**TASK INSTRUCTIONS**
Reproduce the listing exactly, so that no line differs from the original.

RECORD SET below:

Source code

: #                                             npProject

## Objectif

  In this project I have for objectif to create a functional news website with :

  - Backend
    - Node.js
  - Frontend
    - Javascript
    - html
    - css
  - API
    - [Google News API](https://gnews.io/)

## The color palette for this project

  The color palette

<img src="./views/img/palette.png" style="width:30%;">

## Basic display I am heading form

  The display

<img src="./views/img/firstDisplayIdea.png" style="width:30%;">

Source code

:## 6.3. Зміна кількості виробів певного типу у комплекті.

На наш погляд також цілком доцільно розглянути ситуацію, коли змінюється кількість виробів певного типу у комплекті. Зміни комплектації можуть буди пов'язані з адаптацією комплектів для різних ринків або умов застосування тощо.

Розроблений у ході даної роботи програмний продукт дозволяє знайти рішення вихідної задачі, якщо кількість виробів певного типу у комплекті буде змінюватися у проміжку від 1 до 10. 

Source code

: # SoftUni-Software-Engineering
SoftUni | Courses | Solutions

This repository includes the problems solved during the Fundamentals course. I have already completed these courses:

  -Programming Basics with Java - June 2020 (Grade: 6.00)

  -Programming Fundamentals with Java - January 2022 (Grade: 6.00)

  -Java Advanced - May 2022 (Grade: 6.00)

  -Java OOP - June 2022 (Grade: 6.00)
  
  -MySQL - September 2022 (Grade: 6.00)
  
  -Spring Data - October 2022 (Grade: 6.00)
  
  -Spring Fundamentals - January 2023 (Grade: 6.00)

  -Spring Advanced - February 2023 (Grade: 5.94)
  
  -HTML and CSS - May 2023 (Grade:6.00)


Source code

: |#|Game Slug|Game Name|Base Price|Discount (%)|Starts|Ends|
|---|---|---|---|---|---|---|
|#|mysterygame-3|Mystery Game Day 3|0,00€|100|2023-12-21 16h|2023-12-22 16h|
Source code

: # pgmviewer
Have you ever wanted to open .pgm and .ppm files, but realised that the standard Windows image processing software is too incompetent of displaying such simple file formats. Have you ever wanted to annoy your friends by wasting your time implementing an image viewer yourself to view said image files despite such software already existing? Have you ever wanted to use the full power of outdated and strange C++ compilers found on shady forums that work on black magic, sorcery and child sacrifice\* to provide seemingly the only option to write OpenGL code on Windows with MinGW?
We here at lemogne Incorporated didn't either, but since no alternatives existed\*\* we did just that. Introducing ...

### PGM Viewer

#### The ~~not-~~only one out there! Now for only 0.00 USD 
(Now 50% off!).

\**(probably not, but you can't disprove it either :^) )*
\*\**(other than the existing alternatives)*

End of RECORD SET.

**SOLUTION TO THE PROBLEM**
Source code

: #                                             npProject

## Objectif

  In this project I have for objectif to create a functional news website with :

  - Backend
    - Node.js
  - Frontend
    - Javascript
    - html
    - css
  - API
    - [Google News API](https://gnews.io/)

## The color palette for this project

  The color palette

<img src="./views/img/palette.png" style="width:30%;">

## Basic display I am heading form

  The display

<img src="./views/img/firstDisplayIdea.png" style="width:30%;">

Source code

:## 6.3. Зміна кількості виробів певного типу у комплекті.

На наш погляд також цілком доцільно розглянути ситуацію, коли змінюється кількість виробів певного типу у комплекті. Зміни комплектації можуть буди пов'язані з адаптацією комплектів для різних ринків або умов застосування тощо.

Розроблений у ході даної роботи програмний продукт дозволяє знайти рішення вихідної задачі, якщо кількість виробів певного типу у комплекті буде змінюватися у проміжку від 1 до 10. 

Source code

: # SoftUni-Software-Engineering
SoftUni | Courses | Solutions

This repository includes the problems solved during the Fundamentals course. I have already completed these courses:

  -Programming Basics with Java - June 2020 (Grade: 6.00)

  -Programming Fundamentals with Java - January 2022 (Grade: 6.00)

  -Java Advanced - May 2022 (Grade: 6.00)

  -Java OOP - June 2022 (Grade: 6.00)
  
  -MySQL - September 2022 (Grade: 6.00)
  
  -Spring Data - October 2022 (Grade: 6.00)
  
  -Spring Fundamentals - January 2023 (Grade: 6.00)

  -Spring Advanced - February 2023 (Grade: 5.94)
  
  -HTML and CSS - May 2023 (Grade:6.00)


Source code

: |#|Game Slug|Game Name|Base Price|Discount (%)|Starts|Ends|
|---|---|---|---|---|---|---|
|#|mysterygame-3|Mystery Game Day 3|0,00€|100|2023-12-21 16h|2023-12-22 16h|
Source code

: # pgmviewer
Have you ever wanted to open .pgm and .ppm files, but realised that the standard Windows image processing software is too incompetent of displaying such simple file formats. Have you ever wanted to annoy your friends by wasting your time implementing an image viewer yourself to view said image files despite such software already existing? Have you ever wanted to use the full power of outdated and strange C++ compilers found on shady forums that work on black magic, sorcery and child sacrifice\* to provide seemingly the only option to write OpenGL code on Windows with MinGW?
We here at lemogne Incorporated didn't either, but since no alternatives existed\*\* we did just that. Introducing ...

### PGM Viewer

#### The ~~not-~~only one out there! Now for only 0.00 USD 
(Now 50% off!).

\**(probably not, but you can't disprove it either :^) )*
\*\**(other than the existing alternatives)*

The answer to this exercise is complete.